In 2005, Russian physicist, Sergey Lopatnikov, anonymously published a definition which pointed out that if every paragraph of a book requires a chapter to refute it and each chapter a book to refute the chapter, then any book written cannot be refuted. It would take too much time and effort to write and read the refutation.

In the internet age it is very cheap, in both time and money, to publish and distribute false information, which is why this law is so relevant to the internet. Checking sources and looking for evidence becomes easier on the internet. However, it’s still harder than spreading the misinformation.
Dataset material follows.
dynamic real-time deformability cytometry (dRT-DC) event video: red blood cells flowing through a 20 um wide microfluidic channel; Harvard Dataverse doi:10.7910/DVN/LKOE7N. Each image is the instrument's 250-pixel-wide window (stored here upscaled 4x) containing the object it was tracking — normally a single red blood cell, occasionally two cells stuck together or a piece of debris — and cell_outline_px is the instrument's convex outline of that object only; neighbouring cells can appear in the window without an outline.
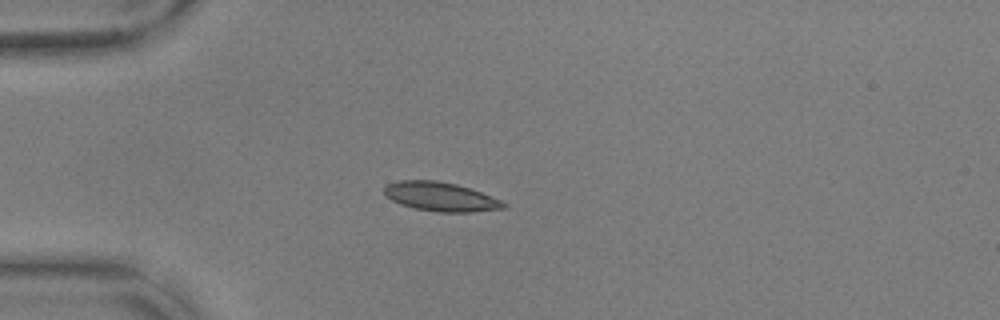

Another way to state Brandolini’s law is that liars prosper. This is not the best message to deliver. Hopefully, being aware of this law will help us to understand what might be happening when we hear the liars. Another tool that may help is Hitchens’s razor.

A philosophical razor is a rule of thumb that helps us to think about things in a useful way. The razor allows us to shave off possibilities or ways of thinking that are not useful. A razor that helps us to not waste time on things is Hitchens’s razor which states, “That which can be asserted without evidence can be dismissed without evidence.” This razor was created to help an atheist dispute religious arguments in 2007, but like all ideas, this was not its first use. There is a latin proverb that states, “What is freely asserted can be freely deserted”.

This razor reminds us that the burden of evidence in a debate or theory rests with the person raising the point or the theory. Perhaps by using this razor we can help to counteract Brandolini’s law.